◆ **DIRECTIONS**
- 1) Reproduce everything from "Computer proficiency is" down to "of their tasks." in the article on identity and access management, word for word.
- 2) Resume the article on identity and access management after its final sentence and carry it forward.

◆ **EXTRACTED TEXT**
++++++++++

Computer proficiency is required for over 75% of all jobs in the United States. From employees sitting at desks working on computers or those using a cash register to check out purchases for clients, most employees must log in to computerized systems to perform some of their tasks.
One of the challenges employers face is ensuring their employees have access to the resources they need, without the ability to access information and resources that aren’t required to do their job. This need prompted the development of identity and access management (IAM) tools.
Cybersecurity is crucial for businesses. Companies, banks, and medical offices collect sensitive data about their clients. This data can include their address, credit card number, and social security number. This information can be used to steal someone’s identity. Thieves commit identity theft to apply for credit cards in the victims’ names. The thieves use the credit to purchase items and leave the victim with the debt.
Hackers can also gain control of social media accounts and use them to solicit funds via donations.
Identity and Access Management
What is identity and access management, and how can it help protect your business? OneLogin’s IAM tool authenticates and authorizes access to systems and data. First, the tool confirms the identity of the employee. Employees must input specific information to log onto the network. The information required may be a username and password. Some computers are also equipped with fingerprint scanners that can be used to log on.
Once an employee has logged in, they will have access to some systems and data. Their account will be assigned a role and specific privileges when created; authorized personnel can also update a user’s privileges and role if required. The authorization for the account will determine what functions they can perform and what resources they can access.
How IAM Works
Human resources or IT staff determine what resources each employee needs access to and create their accounts. They authorize the user’s account to access the appropriate programs and data and assign the account a role and permissions. For example, some employees may be authorized to change their password or change the level of system access other employees have. Other employees may only be able to access the data they’re authorized to view.
When an employee enters their username and password, the system checks to verify the username exists and that the password matches the information on record. Once this information is confirmed, the user is logged in.
If a person enters incorrect information, they may be locked out of the system or given another chance to correct their information. Some systems allow users to enter alternate information, such as a phone number or email address that can be used to reset their password.

++++++++++

◆ **ENTRIES SUPPLIED**
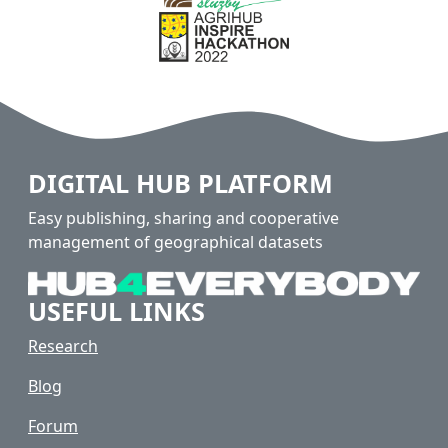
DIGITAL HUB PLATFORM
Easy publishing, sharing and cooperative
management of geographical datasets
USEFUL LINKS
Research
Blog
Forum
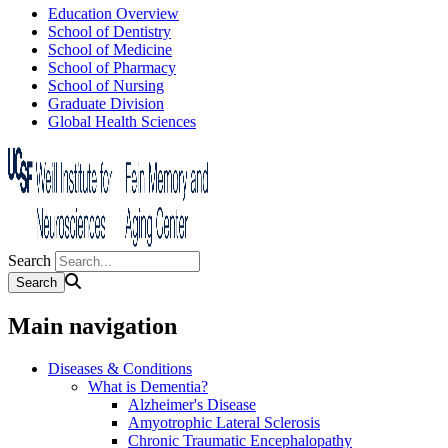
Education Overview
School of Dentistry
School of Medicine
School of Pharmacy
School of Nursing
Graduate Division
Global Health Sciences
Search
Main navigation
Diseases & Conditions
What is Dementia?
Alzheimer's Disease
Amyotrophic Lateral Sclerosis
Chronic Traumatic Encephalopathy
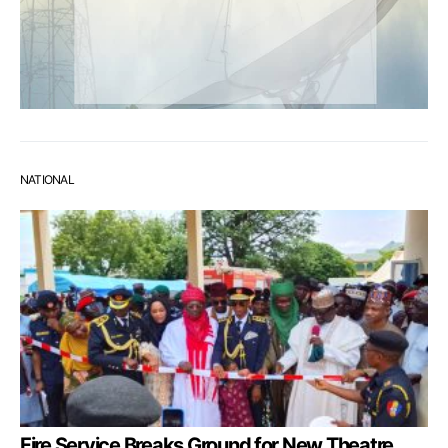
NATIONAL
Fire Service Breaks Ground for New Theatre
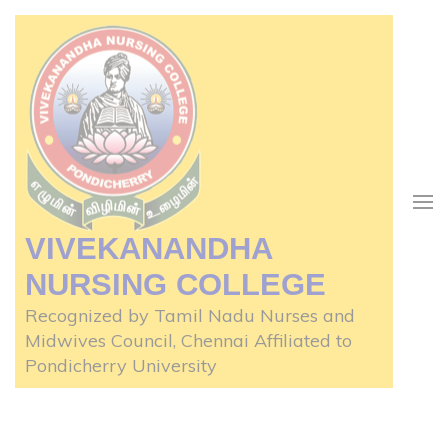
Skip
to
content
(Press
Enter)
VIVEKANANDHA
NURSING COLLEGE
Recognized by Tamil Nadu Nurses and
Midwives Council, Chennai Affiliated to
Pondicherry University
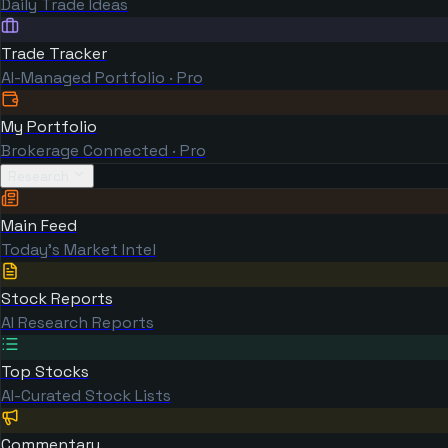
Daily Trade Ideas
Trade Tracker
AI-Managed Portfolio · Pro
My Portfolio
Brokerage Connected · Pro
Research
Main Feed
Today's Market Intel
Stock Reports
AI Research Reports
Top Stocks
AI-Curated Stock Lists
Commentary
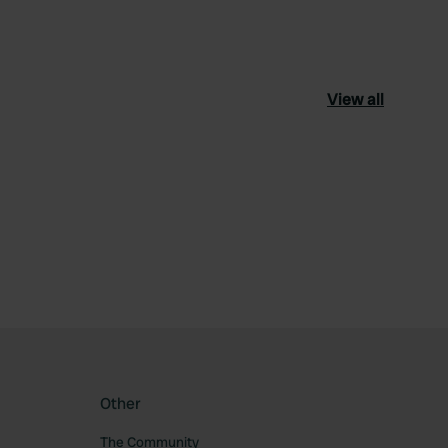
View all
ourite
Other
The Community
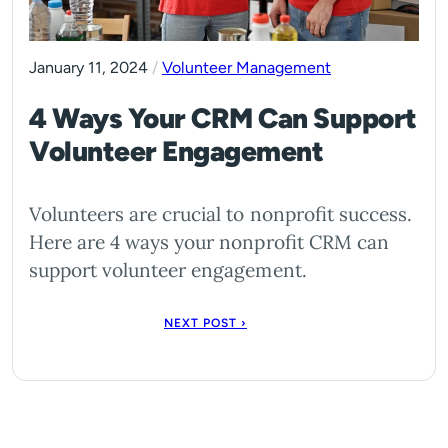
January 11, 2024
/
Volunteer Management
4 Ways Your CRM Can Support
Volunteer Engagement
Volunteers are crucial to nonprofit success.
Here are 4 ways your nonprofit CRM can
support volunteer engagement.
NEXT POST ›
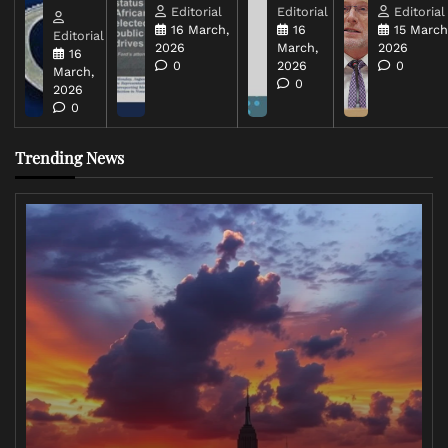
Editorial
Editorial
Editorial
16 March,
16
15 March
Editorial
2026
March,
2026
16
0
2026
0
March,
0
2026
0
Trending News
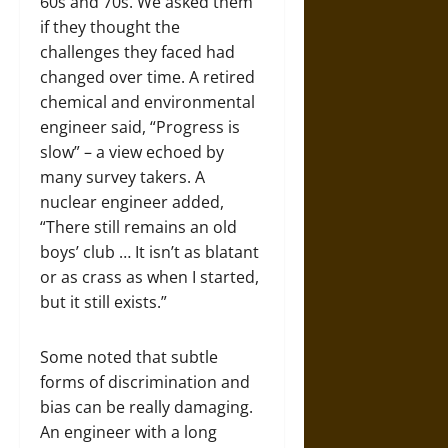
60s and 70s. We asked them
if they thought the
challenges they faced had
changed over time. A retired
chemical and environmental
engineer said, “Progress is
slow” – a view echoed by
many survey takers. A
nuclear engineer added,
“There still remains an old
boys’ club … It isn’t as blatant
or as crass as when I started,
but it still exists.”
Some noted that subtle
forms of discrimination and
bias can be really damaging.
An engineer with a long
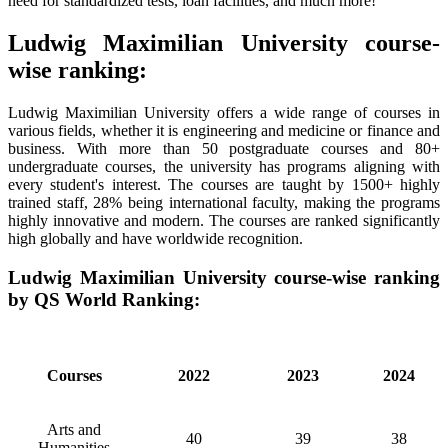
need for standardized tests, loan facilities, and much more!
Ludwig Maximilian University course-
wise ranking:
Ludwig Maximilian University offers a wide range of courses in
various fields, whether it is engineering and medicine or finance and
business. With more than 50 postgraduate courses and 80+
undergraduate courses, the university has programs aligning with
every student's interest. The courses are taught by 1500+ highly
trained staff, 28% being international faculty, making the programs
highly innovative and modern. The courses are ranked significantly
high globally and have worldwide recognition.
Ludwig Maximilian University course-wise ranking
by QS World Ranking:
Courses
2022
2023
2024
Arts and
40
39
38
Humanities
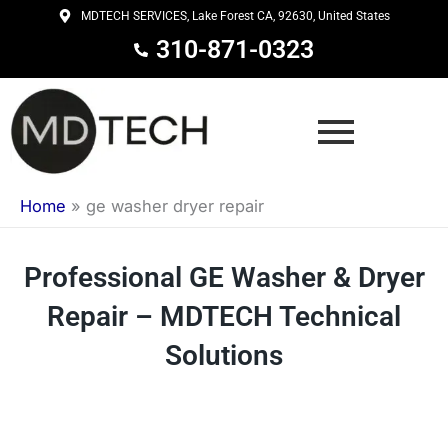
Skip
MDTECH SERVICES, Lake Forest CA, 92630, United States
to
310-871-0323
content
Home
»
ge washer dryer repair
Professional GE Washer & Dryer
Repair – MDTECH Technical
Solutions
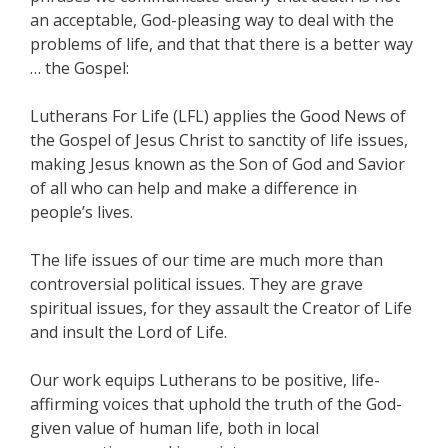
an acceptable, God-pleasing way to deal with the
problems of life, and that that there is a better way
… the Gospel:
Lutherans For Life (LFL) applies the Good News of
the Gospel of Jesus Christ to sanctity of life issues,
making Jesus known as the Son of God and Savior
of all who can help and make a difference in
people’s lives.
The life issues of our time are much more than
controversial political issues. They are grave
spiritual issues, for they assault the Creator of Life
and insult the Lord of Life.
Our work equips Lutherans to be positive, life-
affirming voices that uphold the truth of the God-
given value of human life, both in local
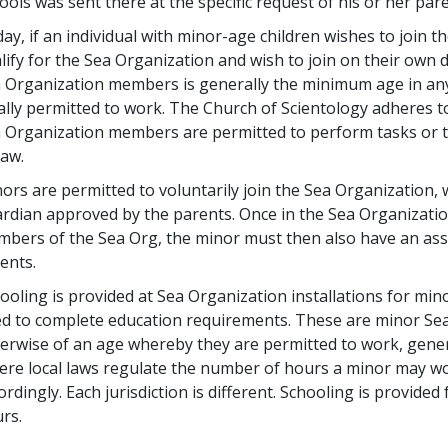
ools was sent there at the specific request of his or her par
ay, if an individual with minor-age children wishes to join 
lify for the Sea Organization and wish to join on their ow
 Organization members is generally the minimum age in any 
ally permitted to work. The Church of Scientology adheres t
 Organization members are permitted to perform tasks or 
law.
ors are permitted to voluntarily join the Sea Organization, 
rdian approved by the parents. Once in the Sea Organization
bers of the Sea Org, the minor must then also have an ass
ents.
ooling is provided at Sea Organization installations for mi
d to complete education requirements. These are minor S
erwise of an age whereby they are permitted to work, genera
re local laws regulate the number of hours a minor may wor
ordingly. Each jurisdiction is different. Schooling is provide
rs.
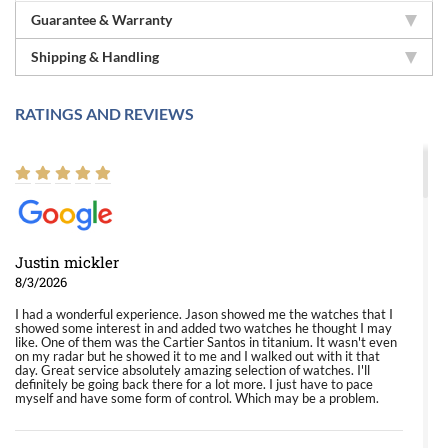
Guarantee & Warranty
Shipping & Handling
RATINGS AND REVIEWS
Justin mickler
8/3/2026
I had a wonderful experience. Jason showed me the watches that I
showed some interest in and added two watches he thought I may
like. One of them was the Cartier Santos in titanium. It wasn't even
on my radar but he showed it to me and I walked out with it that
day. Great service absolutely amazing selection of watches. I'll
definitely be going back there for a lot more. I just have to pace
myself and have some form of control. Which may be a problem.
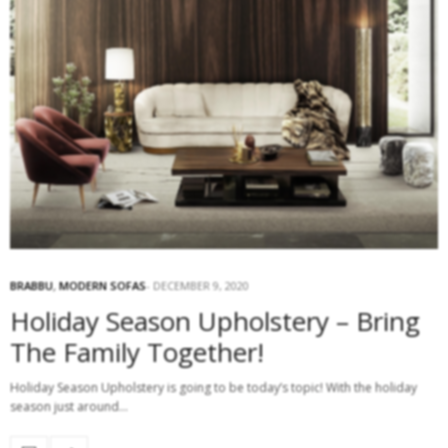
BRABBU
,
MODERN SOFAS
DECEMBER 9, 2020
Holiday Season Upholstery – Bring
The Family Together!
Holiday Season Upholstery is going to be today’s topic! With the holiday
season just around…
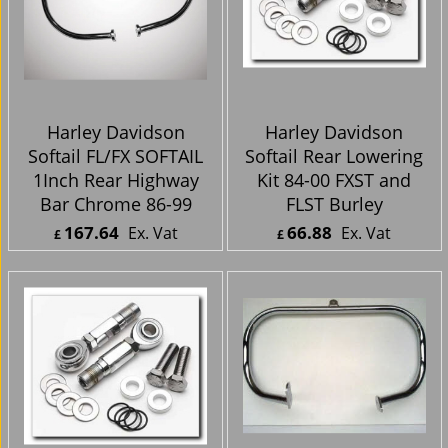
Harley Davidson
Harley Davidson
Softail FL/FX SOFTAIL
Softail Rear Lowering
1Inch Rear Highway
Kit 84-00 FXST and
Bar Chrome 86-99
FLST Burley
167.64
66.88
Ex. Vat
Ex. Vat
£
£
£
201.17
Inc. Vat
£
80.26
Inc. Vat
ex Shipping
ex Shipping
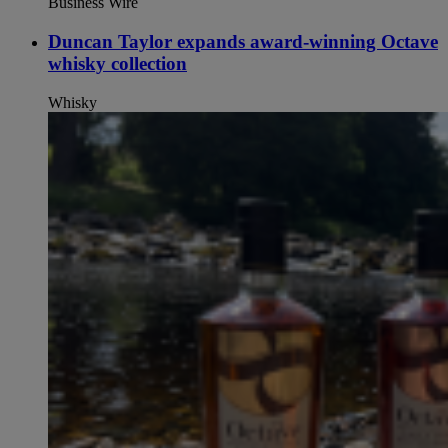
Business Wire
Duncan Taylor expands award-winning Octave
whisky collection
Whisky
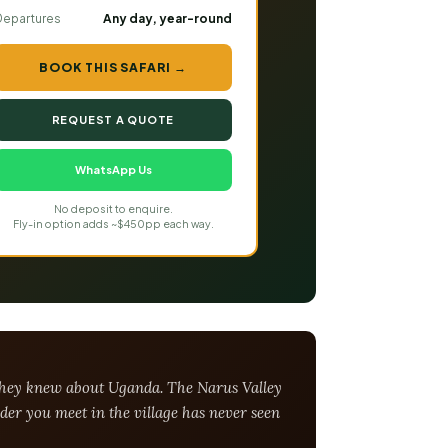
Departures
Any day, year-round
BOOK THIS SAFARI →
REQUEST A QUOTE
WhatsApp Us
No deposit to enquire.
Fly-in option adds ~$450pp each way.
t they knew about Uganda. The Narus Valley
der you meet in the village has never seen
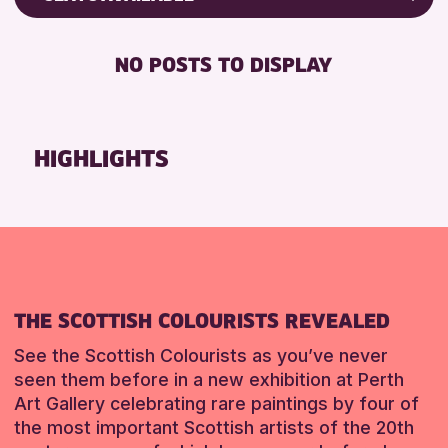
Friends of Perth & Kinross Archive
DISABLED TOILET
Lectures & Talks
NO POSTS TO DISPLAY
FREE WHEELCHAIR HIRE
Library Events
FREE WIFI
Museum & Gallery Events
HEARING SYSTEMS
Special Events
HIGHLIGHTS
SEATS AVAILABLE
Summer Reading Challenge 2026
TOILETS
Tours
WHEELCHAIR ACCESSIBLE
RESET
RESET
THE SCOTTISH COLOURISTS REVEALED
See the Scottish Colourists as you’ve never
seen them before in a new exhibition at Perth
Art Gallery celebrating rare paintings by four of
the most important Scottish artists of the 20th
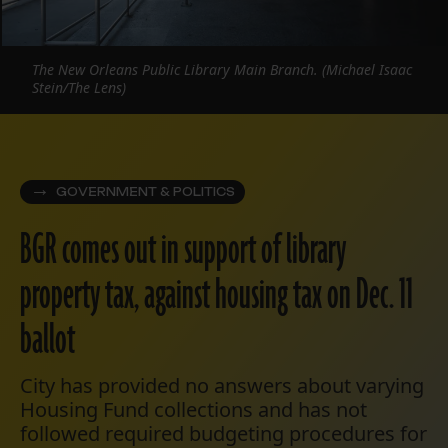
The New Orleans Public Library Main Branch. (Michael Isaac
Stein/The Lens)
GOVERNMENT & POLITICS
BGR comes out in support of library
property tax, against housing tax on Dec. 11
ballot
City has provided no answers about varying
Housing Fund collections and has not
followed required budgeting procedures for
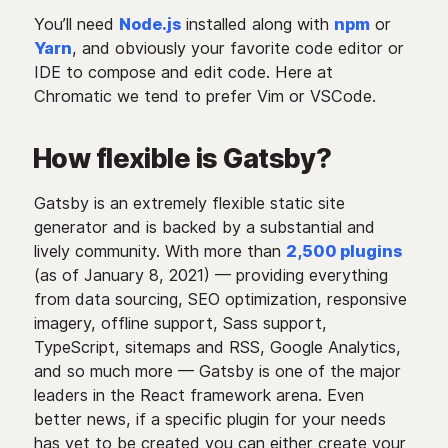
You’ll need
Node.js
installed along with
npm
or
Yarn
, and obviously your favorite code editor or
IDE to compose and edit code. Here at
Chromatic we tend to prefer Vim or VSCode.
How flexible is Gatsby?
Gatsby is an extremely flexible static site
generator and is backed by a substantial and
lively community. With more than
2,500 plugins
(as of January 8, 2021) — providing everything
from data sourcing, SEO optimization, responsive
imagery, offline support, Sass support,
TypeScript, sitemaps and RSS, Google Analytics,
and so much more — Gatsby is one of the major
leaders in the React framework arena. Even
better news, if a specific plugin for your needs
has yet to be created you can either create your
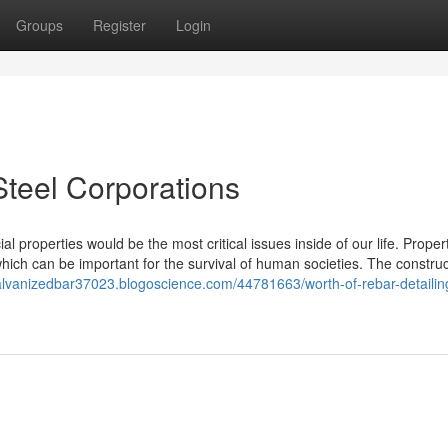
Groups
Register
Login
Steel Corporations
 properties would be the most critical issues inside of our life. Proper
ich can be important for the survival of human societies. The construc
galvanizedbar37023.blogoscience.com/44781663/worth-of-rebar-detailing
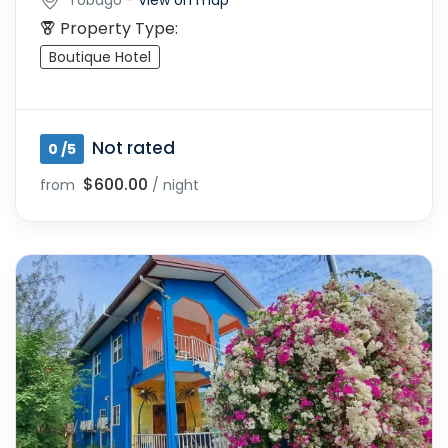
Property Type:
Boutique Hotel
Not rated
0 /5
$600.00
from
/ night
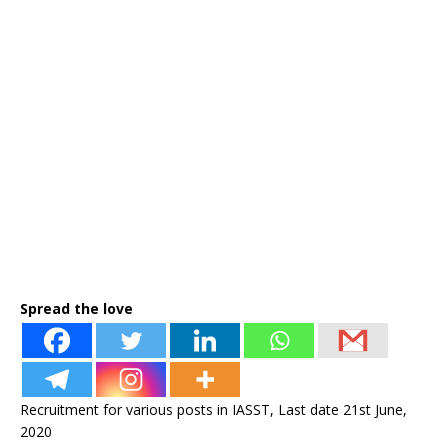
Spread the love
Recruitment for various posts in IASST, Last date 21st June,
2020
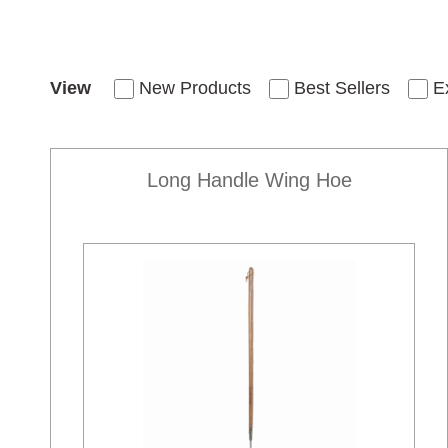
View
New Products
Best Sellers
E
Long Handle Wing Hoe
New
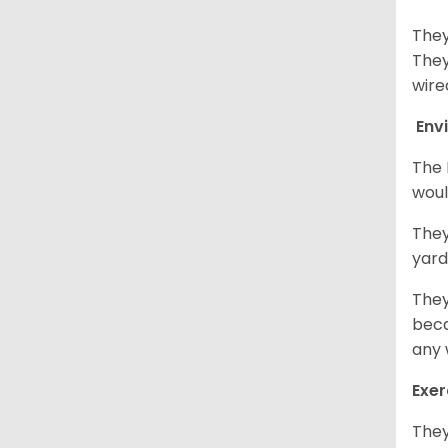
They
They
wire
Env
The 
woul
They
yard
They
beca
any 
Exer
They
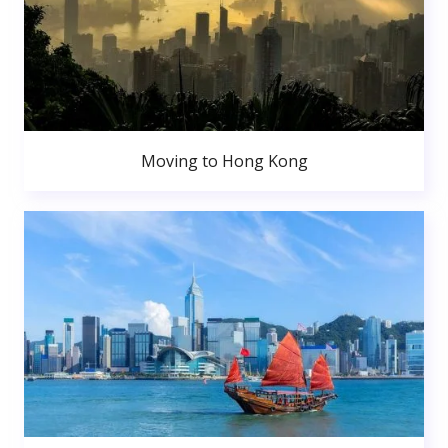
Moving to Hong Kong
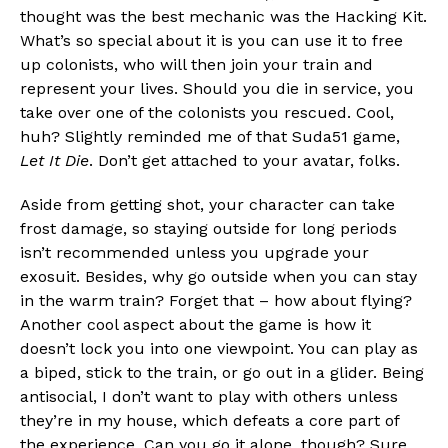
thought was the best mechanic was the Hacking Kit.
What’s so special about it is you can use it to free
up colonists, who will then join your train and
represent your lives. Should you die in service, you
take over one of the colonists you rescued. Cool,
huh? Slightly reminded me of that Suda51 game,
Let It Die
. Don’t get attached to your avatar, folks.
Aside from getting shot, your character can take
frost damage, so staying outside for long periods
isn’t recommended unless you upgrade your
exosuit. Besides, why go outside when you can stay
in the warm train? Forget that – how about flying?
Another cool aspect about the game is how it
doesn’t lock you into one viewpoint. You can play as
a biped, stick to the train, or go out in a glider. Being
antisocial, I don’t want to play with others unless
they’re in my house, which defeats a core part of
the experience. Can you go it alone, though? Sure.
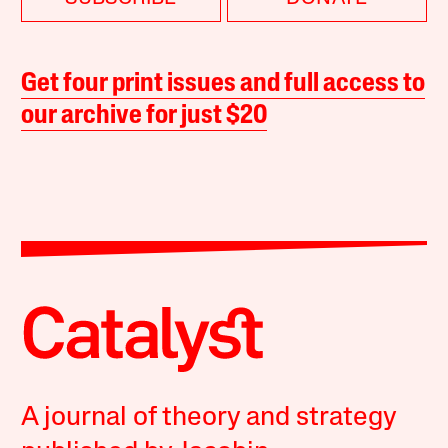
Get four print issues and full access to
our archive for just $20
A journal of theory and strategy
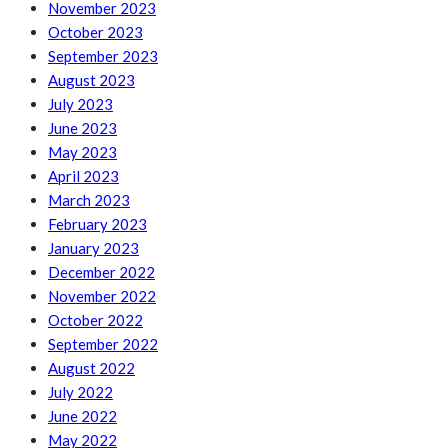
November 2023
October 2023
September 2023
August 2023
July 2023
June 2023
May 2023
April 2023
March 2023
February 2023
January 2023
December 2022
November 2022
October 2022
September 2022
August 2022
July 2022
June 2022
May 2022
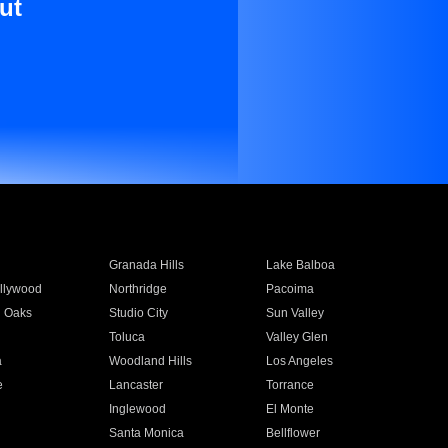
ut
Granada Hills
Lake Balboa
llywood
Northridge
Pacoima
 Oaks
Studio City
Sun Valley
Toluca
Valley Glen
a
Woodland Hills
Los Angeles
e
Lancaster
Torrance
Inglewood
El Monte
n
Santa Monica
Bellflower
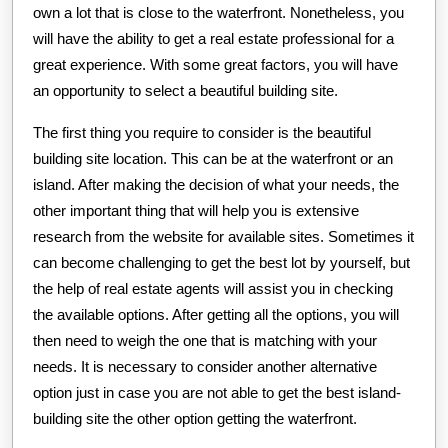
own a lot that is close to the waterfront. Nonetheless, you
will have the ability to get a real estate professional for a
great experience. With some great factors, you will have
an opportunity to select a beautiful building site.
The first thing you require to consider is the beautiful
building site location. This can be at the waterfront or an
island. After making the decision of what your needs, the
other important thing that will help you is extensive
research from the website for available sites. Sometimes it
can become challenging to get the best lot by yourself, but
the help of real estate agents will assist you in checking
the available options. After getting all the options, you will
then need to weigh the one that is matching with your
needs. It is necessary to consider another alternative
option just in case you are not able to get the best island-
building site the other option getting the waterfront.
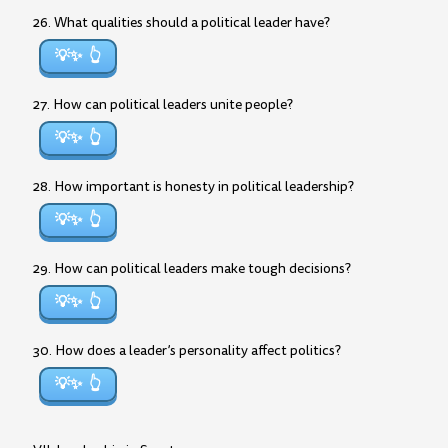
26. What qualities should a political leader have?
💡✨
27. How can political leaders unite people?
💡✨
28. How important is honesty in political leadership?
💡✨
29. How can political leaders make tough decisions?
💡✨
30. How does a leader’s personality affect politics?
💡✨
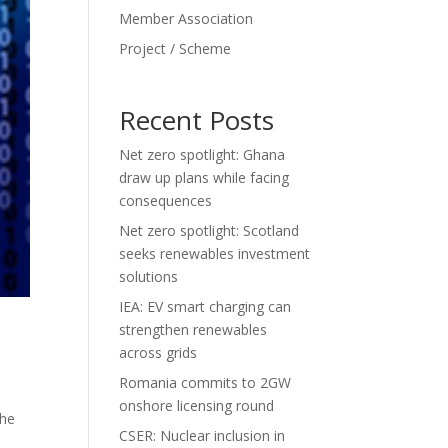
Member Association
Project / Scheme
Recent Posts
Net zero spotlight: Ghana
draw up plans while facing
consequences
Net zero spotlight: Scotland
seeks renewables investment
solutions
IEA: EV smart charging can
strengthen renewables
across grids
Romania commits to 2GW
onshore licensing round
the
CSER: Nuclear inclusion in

++++++++++

◆ **PER-TASK ANSWERS**
- 1)
Computer proficiency is required for over 75% of all jobs in the United States. From employees sitting at desks working on computers or those using a cash register to check out purchases for clients, most employees must log in to computerized systems to perform some of their tasks.

- 2)
IAM tools can also work in conjunction with other tools to increase security. Human resource departments can use security protocols that determine employee access. They can also unauthorize access via stolen laptops, so thieves cannot use stolen equipment to acquire their data.
IAM tools may use single sign-in or two-factor authentication when staff logs on.
Benefits of IAM
Accessing data and resources on a computer saves employees time, which reduces costs to employers. It can take hours to review printed documents in files to locate specific information about a client or purchase. The same information can be accessed within minutes using software designed to allow staff to search for specific clients or services.
IAM tools can also generate reports for human resource departments so employee access can be monitored and reviewed. These reports can be used to ensure employees aren’t accessing information that should be classified. The reports can also be used to determine which data is vulnerable if a staff loses a work laptop.
Other Cybersecurity Measures
Ensure your IT team has sufficient staff and resources to ensure vulnerable software is patched. Many companies hire white-hat hackers. Also known as ethical hackers or penetration testers, these hackers are employed to gain unauthorized access to your data. Their attempts are used to identify vulnerabilities in your systems. Information security analysts use that information to determine how to improve system security and prevent data breaches.
These security measures supplement the security provided by an IAM tool but do not replace the critical role IAM tools perform to protect your data.